» **Work request 1**:
Please decide whether each statement below agrees with the brand recognition article. Answer yes or no for (a), (b) and (c), and quote the words from the article that settle each one: (a) Mehmet Gözetlik's deconstructed designs keep only the product's name and the container. (b) The article says the Tabasco bottle probably costs less per unit than a plain bottle would. (c) The article recommends changing the bottle every year so it stays fresh.
» **Work request 2**:
In the brand recognition article, what color is the cap on the Tabasco bottle?

» **Page extract**:
::::::::::

Can Your Brand be Recognized Without Your Logo?

When asked how they visually identify a brand, most people would say it’s with the logo. That’s perfectly normal – a logo is a name tag, it’s almost guaranteed to be different (though not necessarily better!) than your competition’s. That doesn’t mean that your branding starts and stops with your logo, though.

Mehmet Gözetlik has nicely illustrated that point with his series of deconstructed packaging designs. By stripping down all the graphics -leaving only the product’s name and the container itself – he concisely shows how there’s more to marketing your brand than slapping a logo on your product. Anyone can tell that the bottle in the photo is Tabasco sauce. You could even remove the name altogether, leaving only a blank bottle, and people would still recognize it. It isn’t generic and it doesn’t look like the competition’s product. It probably costs them a few cents more per unit to have that distinctive red-capped bottle, but it’s well worth it. No one mistakenly buys President’s Choice Tabas… er, hot sauce?.. if they wanted the name brand because it’s impossible to confuse the two.

That reasoning isn’t limited to packaging – it goes for website design and marketing in general. You need to have a distinctive voice, but most importantly you need to stick to it. Don’t change your bottle every year in the hopes that it will go “viral”, or because a new competitor has fresh packaging and you’re afraid people will buy that one just because it’s shiny and new. You don’t completely change your personality year over year, so why should your business? It has its own character, its own voice. Figure out what its voice is, and express it clearly. You can’t slap a great logo on a product that doesn’t have a clear focus and expect people to pick it out in a crowd. Don’t cheap out on the bottle.

::::::::::

» **Given material**:
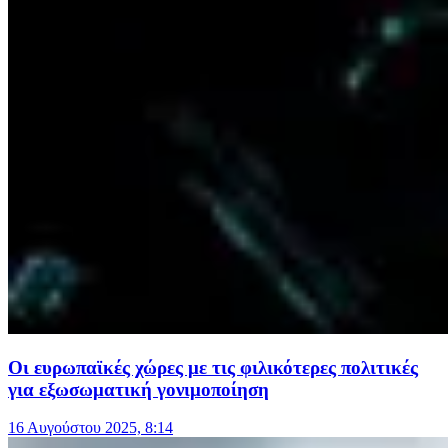
Οι ευρωπαϊκές χώρες με τις φιλικότερες πολιτικές
για εξωσωματική γονιμοποίηση
16 Αυγούστου 2025, 8:14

::::::::::

» **Written response 1**:
(a) Yes: "leaving only the product’s name and the container itself"
(b) No: "It probably costs them a few cents more per unit to have that distinctive red-capped bottle"
(c) No: "Don’t change your bottle every year in the hopes that it will go “viral”"

» **Written response 2**:
Red.